Saturday, 20 June 2026

Jour De Fête








Post Haste

Jour De Fête
France 1948
Directed by Jacques Tati
Studio Canal UK Blu Ray


Okay, so Jour de fête is Jacques Tati’s first feature film, inspired from an earlier short film. And it’s a film which has him playing a much different character to the Monsieur Hulot character he created next. I mean, the similarities are, of course, a bumbling personality who gets caught in comic situations but, yeah, he’s not just an observer to the situations he finds himself in here, he kind of brings a lot more of this on himself. 

Now, had I known that the film had been shot in an experimental colour format, which was unable to be processed properly at the time, I would have watched the1995 colour version which is also, along with a third version, on the Blu Ray in the Jacques Tati boxed set. However, I’d just assumed that was a colourised version, as opposed to what it is, which is a successful attempt at finally being able to process the colour negative, which Tati had thrown out but which his daughter retained. 

This one, like both the other Tati film’s I’ve seen so far... Monsier Hulot’s Holiday (reviewed here) and Mon Oncle (reviewed here) takes an awful long time for Tati’s character to enter the film. Preferring, instead, to quitely observe the comedic and eccentric antics of the village in which Tati plays the postman... riding through on his bike and getting caught up in things other than delivering the letters and packages on his route. But it’s his way of doing things and it works well.

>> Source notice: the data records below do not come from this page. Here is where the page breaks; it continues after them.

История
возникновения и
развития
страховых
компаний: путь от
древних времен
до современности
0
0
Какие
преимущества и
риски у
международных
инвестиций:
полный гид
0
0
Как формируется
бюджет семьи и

The primary ingredient for these scenes and a lot of the movie is an observer character to witness some of the chaos and give the audience an anchor point to see things from. In this movie it takes the form of an old woman, walking around the village, dragging her goat who she talks to (as much to herself) and this device is used to fill the audience on the background story of what is going on as she continues her perambulations.

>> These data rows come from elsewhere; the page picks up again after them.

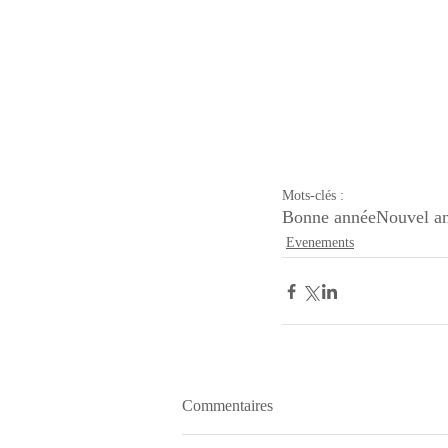
Mots-clés :
Bonne année
Nouvel an
Evenements
Commentaires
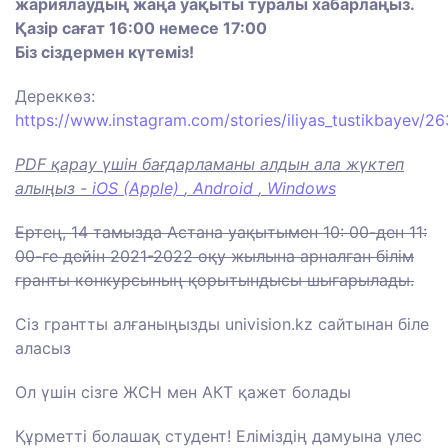
жариялаудың жаңа уақыты туралы хабарлаңыз.
Қазір сағат 16:00 немесе 17:00
Біз сіздермен күтеміз!
Дереккөз:
https://www.instagram.com/stories/iliyas_tustikbayev
PDF қарау үшін бағдарламаны алдын ала жүктеп
алыңыз -
iOS (Apple)
,
Android
,
Windows
Ертең, 14 тамызда Астана уақытымен 10: 00-ден 11:
00-ге дейін 2021-2022 оқу жылына арналған білім
гранты конкурсының қорытындысы шығарылады.
Сіз грантты алғаныңызды univision.kz сайтынан біле
аласыз
Ол үшін сізге ЖСН мен АКТ қажет болады
Құрметті болашақ студент! Еліміздің дамуына үлес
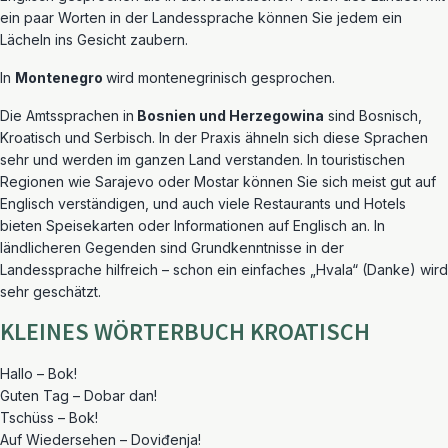
ein paar Worten in der Landessprache können Sie jedem ein
Lächeln ins Gesicht zaubern.
In
Montenegro
wird montenegrinisch gesprochen.
Die Amtssprachen in
Bosnien und Herzegowina
sind Bosnisch,
Kroatisch und Serbisch. In der Praxis ähneln sich diese Sprachen
sehr und werden im ganzen Land verstanden. In touristischen
Regionen wie Sarajevo oder Mostar können Sie sich meist gut auf
Englisch verständigen, und auch viele Restaurants und Hotels
bieten Speisekarten oder Informationen auf Englisch an. In
ländlicheren Gegenden sind Grundkenntnisse in der
Landessprache hilfreich – schon ein einfaches „Hvala“ (Danke) wird
sehr geschätzt.
KLEINES WÖRTERBUCH KROATISCH
Hallo – Bok!
Guten Tag – Dobar dan!
Tschüss – Bok!
Auf Wiedersehen – Doviđenja!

What is going on is it’s carnival day in the village and we watch the stalls and the carousel arrive in lorries to be assembled, as well as the erection of the mayor’s new pole (something which Tati’s postman inevitably gets caught up in, trying to raise it). The thing about the Tati character here is... things don’t just happen to him but they are engineered by others to also happen to him. He perhaps doesn’t realise it but most of the village seems to disrespect him enough to egg him on to uncontrollable situations and generally just take the mickey out of him. 

This includes showing him a film in the cinema marquee, which is a documentary about the American post. After a drunken slumber (the villagers deliberately get him drunk and set him free again), he awakes the next morning determined to put into practice the spirit of the speedy US mailmen and incorporate it into his work. And, as usual it’s filled with clever moments...

Such as, after his new found mission to speed up his service, he hitches his bike to a lorry heading for the centre of the village and uses the drop down back as his desk while he rubber stamps all his letters, making his way to his destination at high speed. And the film is full of the wonderful scenes of inventive and often very comic turns which this director seems to be noted for. And, as I watched his postman ride his bike around, I remembered the Wallace & Gromit films of Nick Park and thought to myself, oh yeah, of course, there’s another director who you can see Tati has been a major influence on. 

Now, it has to be said, the film didn’t do a lot for me... or at least not as much as the wonderful Monsieur Hulot’s Holiday... but I really didn’t mind it either and, I think, if the character had been more in keeping with the spirit of his later Hulot character, I would have probably responded a lot more to it. As it is, the film must have been a huge success because the studio apparently asked him to do a sequel. Instead, he pushed ahead with Monsieur Hulot’s Holiday and the rest, as they say, is history.

So that’s me done with Jour De Fête and I’m looking forward to delving further into the rest of this box at some point soon... and getting back to Monsieur Hulot, of course.